Cody Derespina at Foxnews.com
offers a piece on the WikiLeaks released of a trove of hacked CIA classified material.
Manning. Snowden. Whose name
is next to be added to the notorious list of government leakers?
The CIA is trying to answer
that question right now.
A day after WikiLeaks
released what it alleged to be the “entire hacking capacity of the CIA,” the
focus Wednesday began shifting to just who gave the stunning surveillance
information to the anti-secrecy website.
“There is heavy s--- coming
down,” said a veteran cyber contractor for the intelligence community who
previously worked in the breached unit, the CIA’s Center for Cyber
Intelligence.
The contractor told Fox News
that CCI has long maintained an internal database of information -- accessible
to anyone with proper credentials or security clearance -- that seemed to be
dumped in total to WikiLeaks.
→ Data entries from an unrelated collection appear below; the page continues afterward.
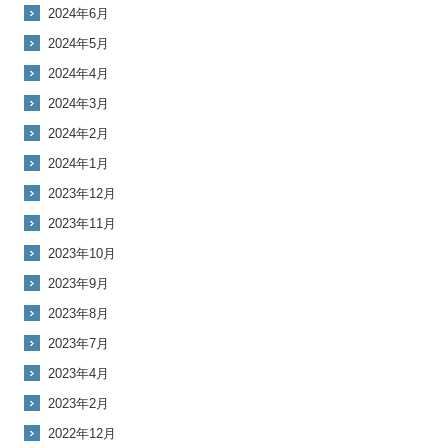
2024年6月
2024年5月
2024年4月
2024年3月
2024年2月
2024年1月
2023年12月
2023年11月
2023年10月
2023年9月
2023年8月
2023年7月
2023年4月
2023年2月
2022年12月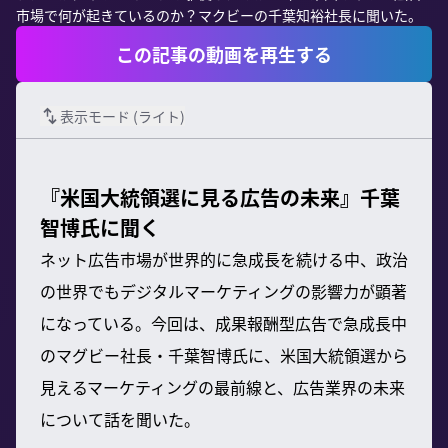
市場で何が起きているのか？マクビーの千葉知裕社長に聞いた。
この記事の動画を再生する
表示モード (
ライト
)
『米国大統領選に見る広告の未来』千葉
智博氏に聞く
ネット広告市場が世界的に急成長を続ける中、政治
の世界でもデジタルマーケティングの影響力が顕著
になっている。今回は、成果報酬型広告で急成長中
のマグビー社長・千葉智博氏に、米国大統領選から
見えるマーケティングの最前線と、広告業界の未来
について話を聞いた。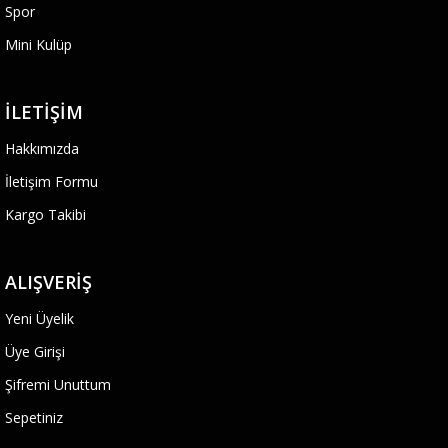
Spor
Mini Kulüp
İLETIŞIM
Hakkımızda
İletişim Formu
Kargo Takibi
ALIŞVERIŞ
Yeni Üyelik
Üye Girişi
Şifremi Unuttum
Sepetiniz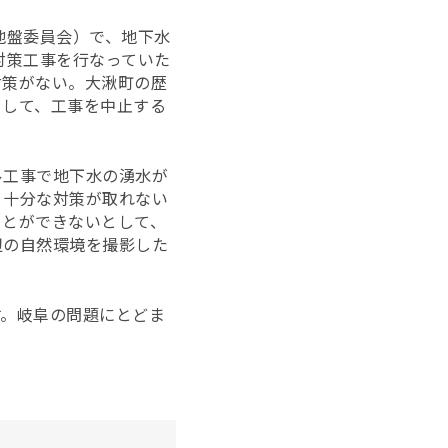
地盤委員会）で、
地下水
対策工事を行なっていた
対策がない。大湫町の歴
として、工事を中止する
ル工事で地下水の湧水が
。十分な対策が取れない
ことができないとして、
辺の自然環境を撮影した
す。岐阜の問題にとどま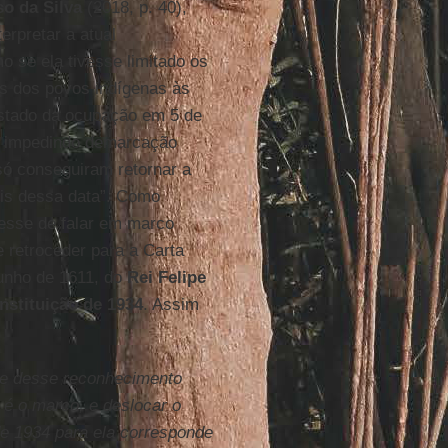
o da Silva
(2018, p. 40),
terpretar a atual
o se ela tivesse limitado os
ios dos povos indígenas às
estado da ocupação em 5 de
, impedindo demarcação
só conseguiram retornar a
ois dessa data”. Como
vesse de falar em marco
 retroceder para a Carta
junho de 1611, do
Rei Felipe
nstituição de 1934
. Assim
ade desse reconhecimento
o é o marco, e deslocar o
e 1934 para ela corresponde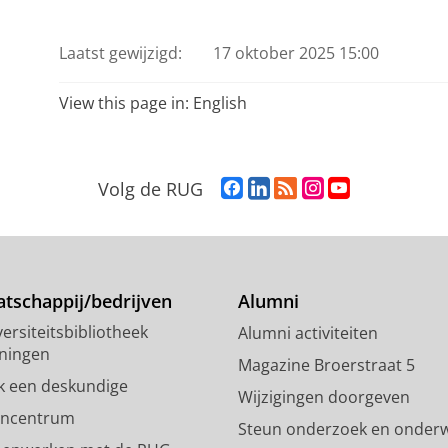
Laatst gewijzigd:
17 oktober 2025 15:00
View this page in:
English
F
L
R
I
Y
Volg de RUG
a
i
S
n
o
c
n
S
s
u
e
k
-
t
T
b
e
f
a
u
o
d
e
g
b
tschappij/bedrijven
Alumni
o
I
e
r
e
ersiteitsbibliotheek
Alumni activiteiten
k
n
d
a
-
ningen
p
-
R
m
k
Magazine Broerstraat 5
a
p
i
-
a
k een deskundige
Wijzigingen doorgeven
g
a
j
a
n
encentrum
Steun onderzoek en onderw
i
g
k
c
a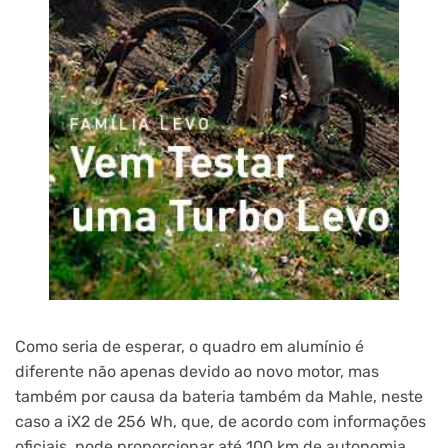
Como seria de esperar, o quadro em alumínio é
diferente não apenas devido ao novo motor, mas
também por causa da bateria também da Mahle, neste
caso a iX2 de 256 Wh, que, de acordo com informações
oficiais, pode proporcionar até 100 km de autonomia.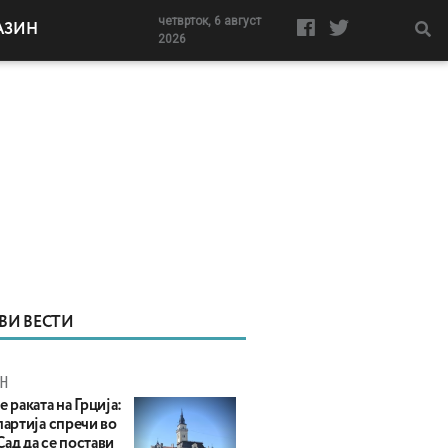
четврток, 6 август
АЗИН
2026
ВИ ВЕСТИ
Н
е раката на Грција:
партија спречи во
ад да се постави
In its news release on the disclosure, WikiLeaks
said CCI had more than 5,000 registered users, a number alternatively referred
to as “absurd” and “a bit high” by security experts who spoke to Fox News. The
CIA declined comment to Fox News.
The FBI opened a federal
criminal investigation into the WikiLeaks disclosure on Wednesday, Fox News
confirmed. As the probe gets underway, experts said there’s a typical incident
response playbook they would use to narrow down the massive pool of suspects.
“They’re going to try to do
some forensic work because those documents probably have been changed [over
time], so that enables them to narrow down the period to when they were taken,”
said Alex Yampolskiy, the CEO of SecurityScorecard. “Once you say ‘this seems
like it was a snapshot from this particular time,’ then they can look at audit
logs of who had access to the document during that time frame.”